(Stored data)
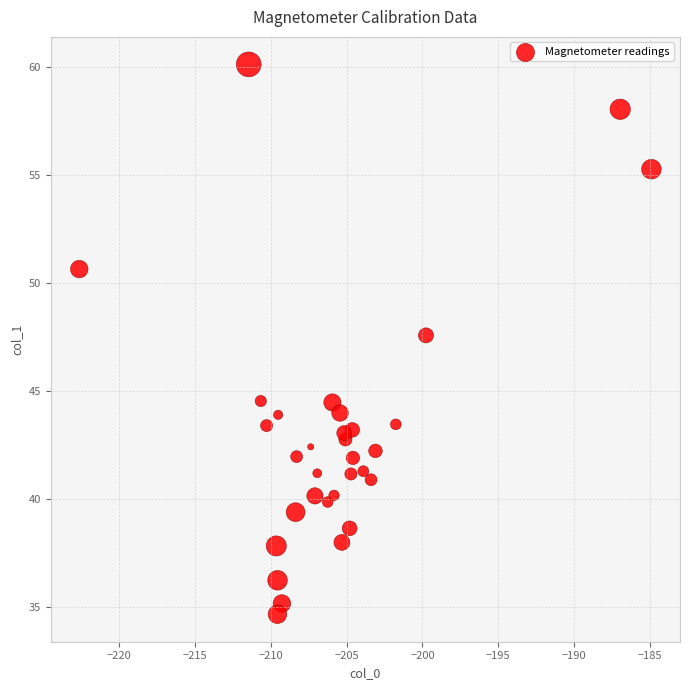

What is the range of X values (max minus min)?

37.7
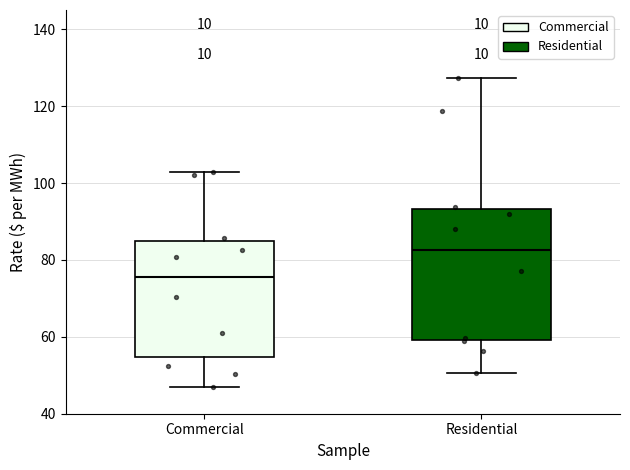

Reading left to right, read every box against the y-axis: the position of its median line, the range the box covers, and the ends of its whiskers. The values are not printed on the chart, so give them approximately, as read against the axis.

Commercial: median 76, box 54 to 84, whiskers 46 to 102
Residential: median 82, box 60 to 94, whiskers 50 to 128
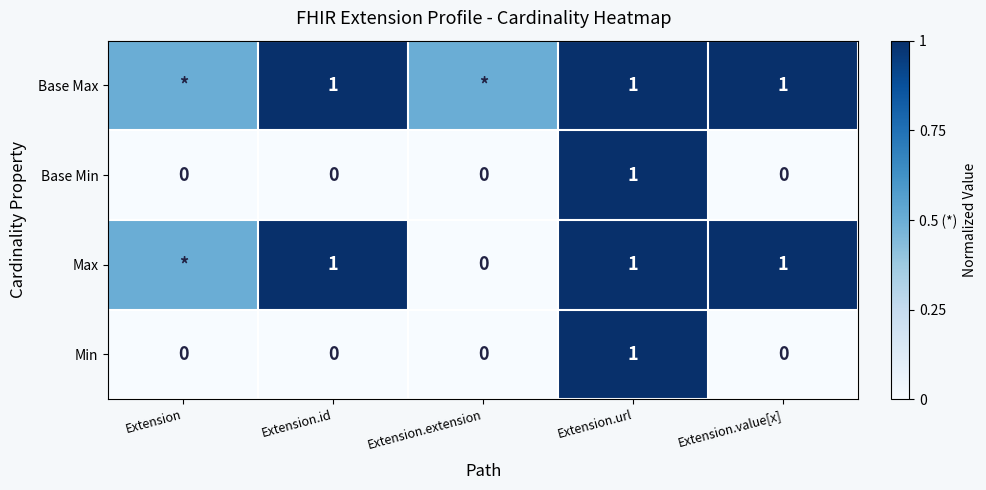

The Base Max series shows 0.6 at Extension.value[x]. True or false?

False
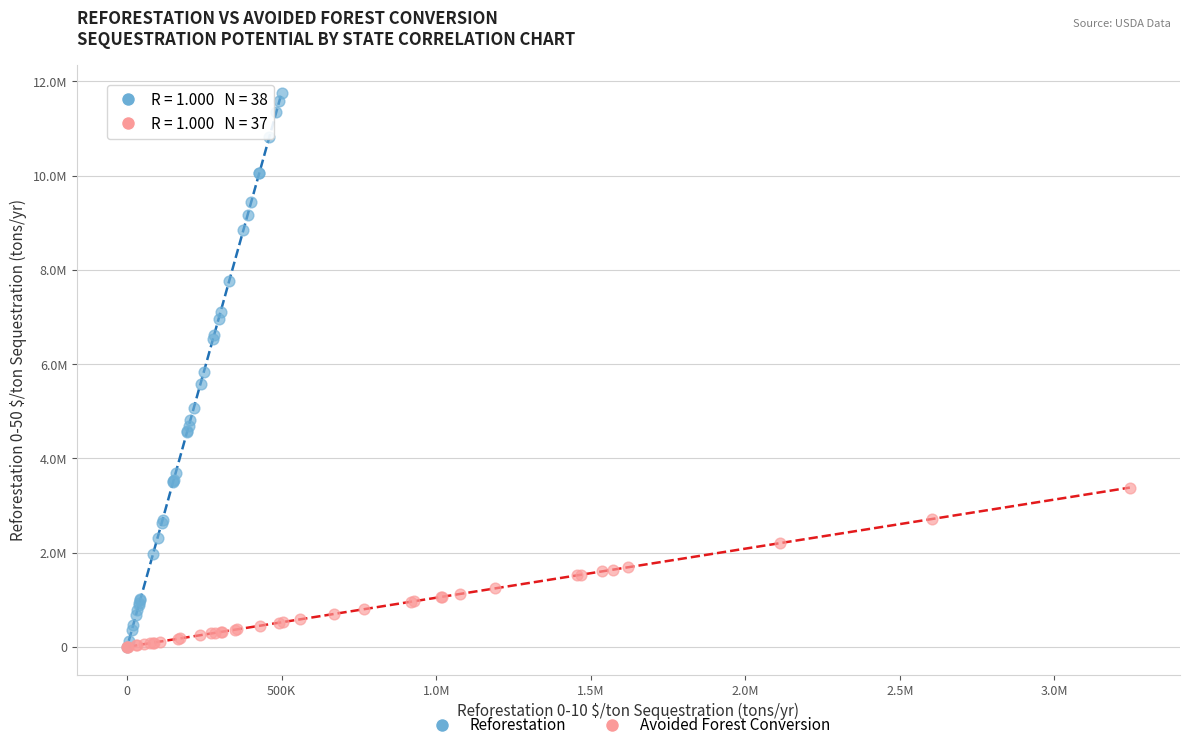

What are all the series names shown in the legend?

Reforestation, Avoided Forest Conversion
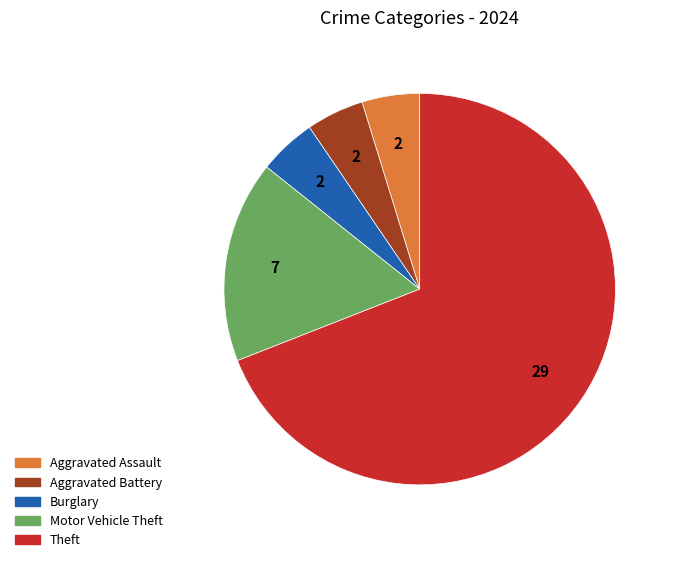

Which slice is the smallest?

Aggravated Assault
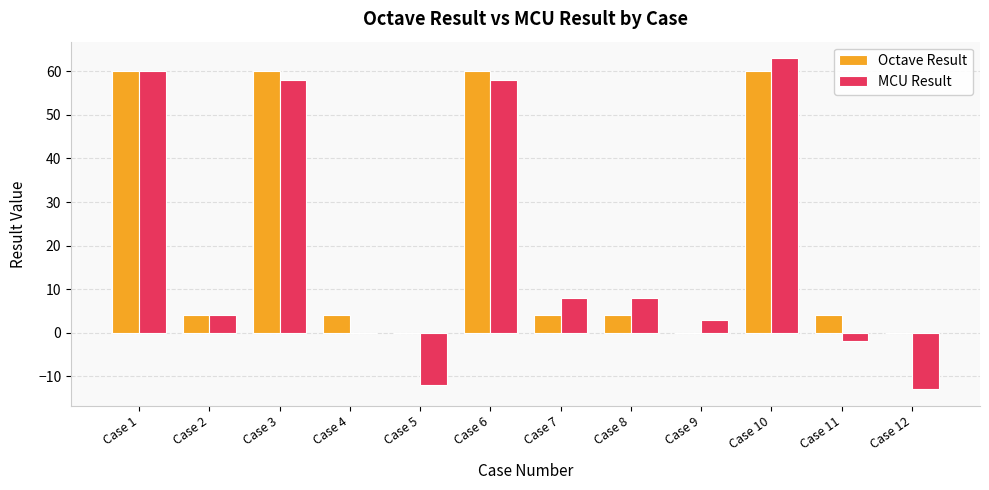

How many categories are shown in the chart?

12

WORK REQUIRED:
Write out all of the records again with every "series" swapped for "data set" and nothing else changed. Leave the pictures out.

RESPONSE TO THE TASK:
What is the range of X values (max minus min)?

37.7

Reading left to right, read every box against the y-axis: the position of its median line, the range the box covers, and the ends of its whiskers. The values are not printed on the chart, so give them approximately, as read against the axis.

Commercial: median 76, box 54 to 84, whiskers 46 to 102
Residential: median 82, box 60 to 94, whiskers 50 to 128

The Base Max data set shows 0.6 at Extension.value[x]. True or false?

False

What are all the data set names shown in the legend?

Reforestation, Avoided Forest Conversion

Which slice is the smallest?

Aggravated Assault

How many categories are shown in the chart?

12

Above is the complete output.